Clinical issue
Liver disease results from intrinsic causes, such as mitochondrial defects or cancer, or from exposure to external agents such as chemicals, toxins or viruses. Although a damaged liver can regenerate, acute liver damage and failure is normally treated by organ transplantation, which is hampered by a severe shortage of suitable donors and, even when successful, reduces patient life span significantly. To help improve transplant procedures, and ultimately to provide a source of healthy hepatic tissue, the process by which the liver regenerates, and how this process can be enhanced, needs to be better understood.
Results
This paper describes a zebrafish model for liver regeneration. The authors used a forward genetic screen in which they chemically mutagenized zebrafish adult males and then looked for liver defects in their F3 progeny – this screen led to the identification of a mutant they called oliver. oliver mutants have an o-shaped liver (o-liver) of much reduced size owing to the depletion of most of the hepatocytes. oliver maps to the tomm22 gene, which encodes a translocase of the outer mitochondrial membrane, thought to play an important role in protein import into mitochondria. Morpholino injections, in which modified oligonucleotides (morpholinos) directed against tomm22 mRNA inhibited tomm22 translation, showed that knockdown of Tomm22 protein resulted in the same phenotype as that found in oliver mutants, thus confirming that tomm22 is required for hepatocyte survival. Importantly, as protein knockdown by morpholino only lasts until the morpholino is used up, the authors could show that when Tomm22 levels recovered, the liver mass also recovered, suggesting that liver damage caused by mitochondrial dysfunction can be reversible. Loss of the Wnt2b signaling pathway, which is required for liver development, inhibited the regeneration process in tomm22 morpholino-injected embryos, indicating some overlap in the control mechanisms between normal development and regeneration.

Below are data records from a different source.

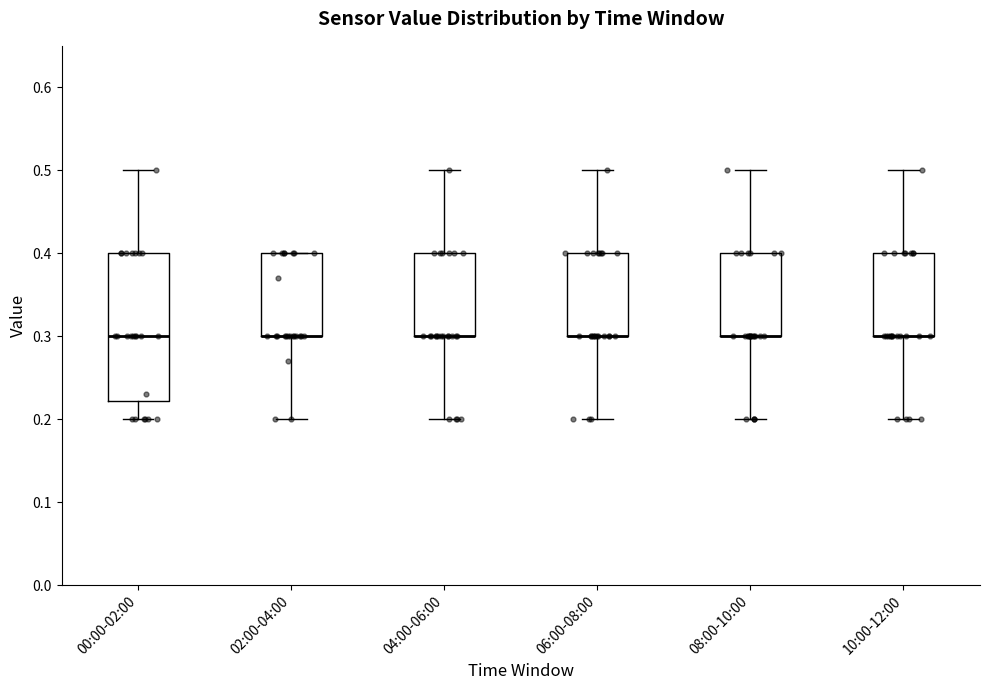

Reading left to right, read every box against the y-axis: the position of its median line, the range the box covers, and the ends of its whiskers. The values are not printed on the chart, so give them approximately, as read against the axis.

00:00-02:00: median 0.30, box 0.22 to 0.40, whiskers 0.20 to 0.50
02:00-04:00: median 0.30 (drawn on the box's lower edge), box 0.30 to 0.40, whiskers 0.20 to 0.40
04:00-06:00: median 0.30 (drawn on the box's lower edge), box 0.30 to 0.40, whiskers 0.20 to 0.50
06:00-08:00: median 0.30 (drawn on the box's lower edge), box 0.30 to 0.40, whiskers 0.20 to 0.50
08:00-10:00: median 0.30 (drawn on the box's lower edge), box 0.30 to 0.40, whiskers 0.20 to 0.50
10:00-12:00: median 0.30 (drawn on the box's lower edge), box 0.30 to 0.40, whiskers 0.20 to 0.50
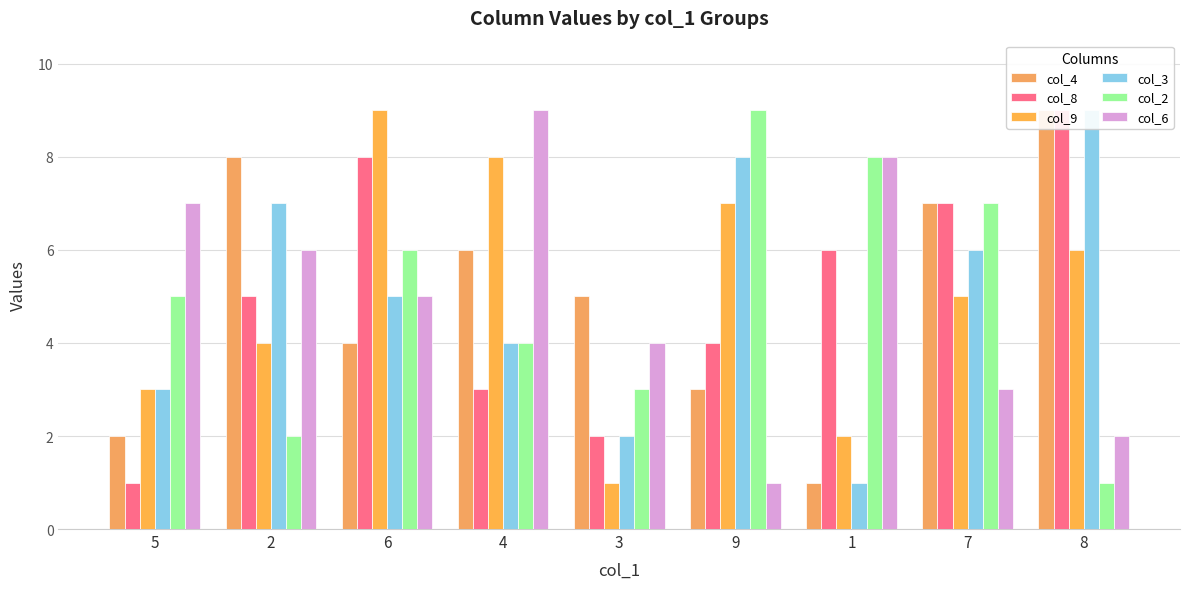

What is the label of the 7th bar from the left?

1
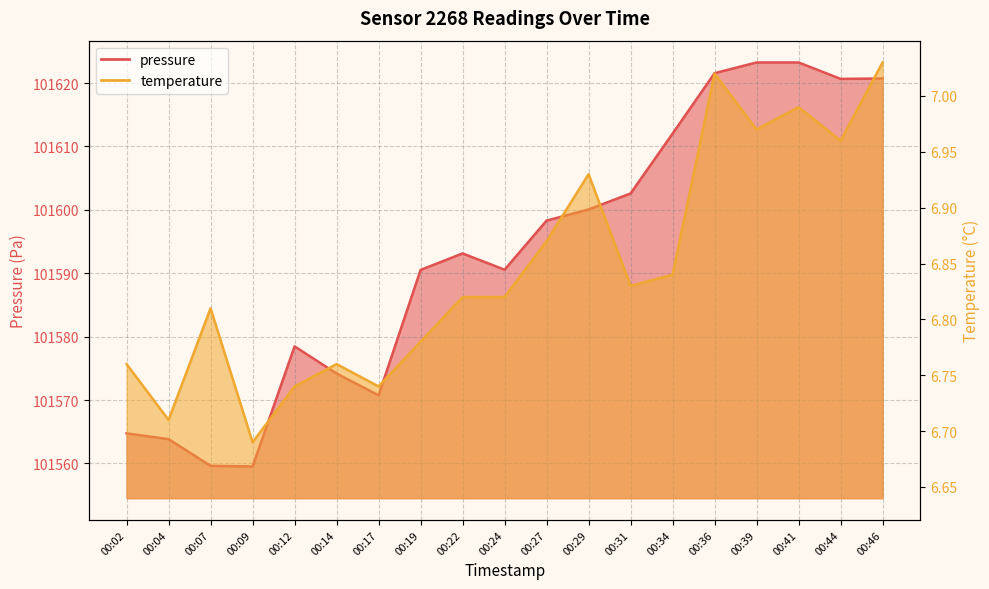

True or false: pressure and temperature intersect in this chart.

False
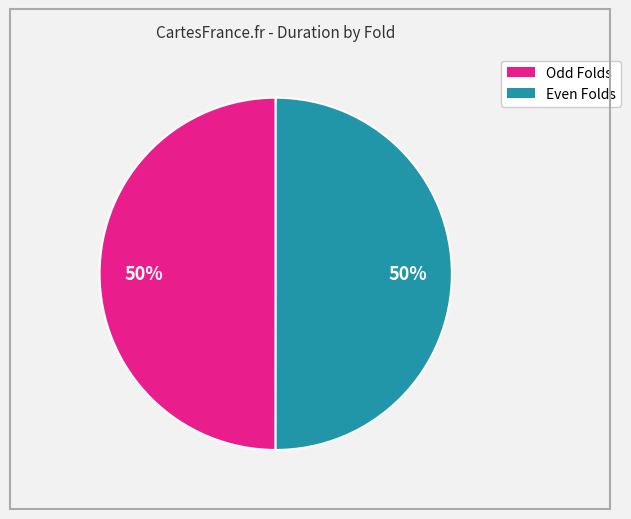

To the nearest percent, what is the average slice percentage?

50%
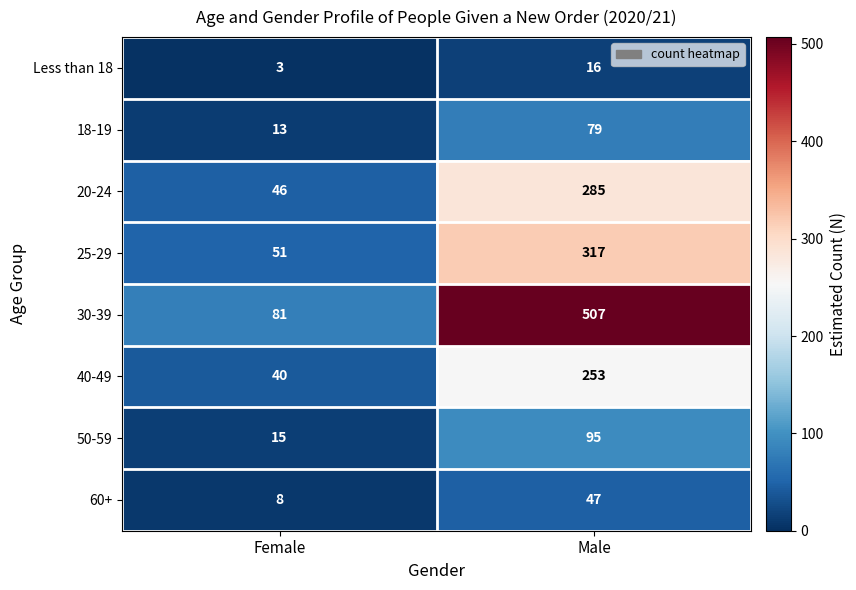

Read the 60+ value at Female, to the nearest 5.

10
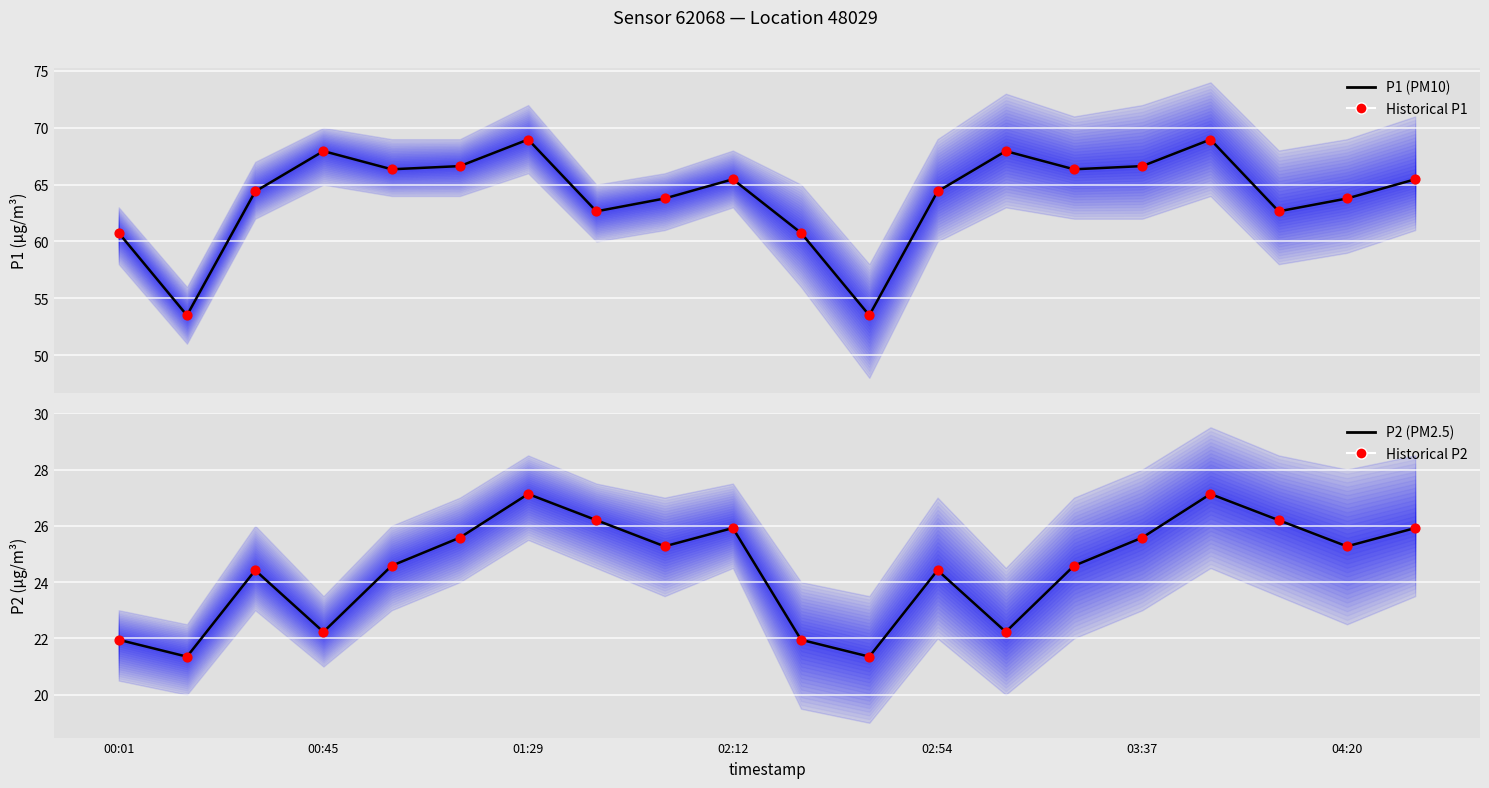

Which series has the largest total across all categories?

P1 (PM10)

Implications and future directions
The ease of producing and screening large numbers of zebrafish makes the tomm22 liver regeneration assay suitable for large-scale chemical and genetic screens for molecules or genes modulating hepatocyte regeneration in the absence of most hepatocytes. tomm22 mutant fish will also be useful for identifying the lineage from which regenerating hepatocytes originate, and provide a whole-organism model for studying hepatic mitochondrial diseases.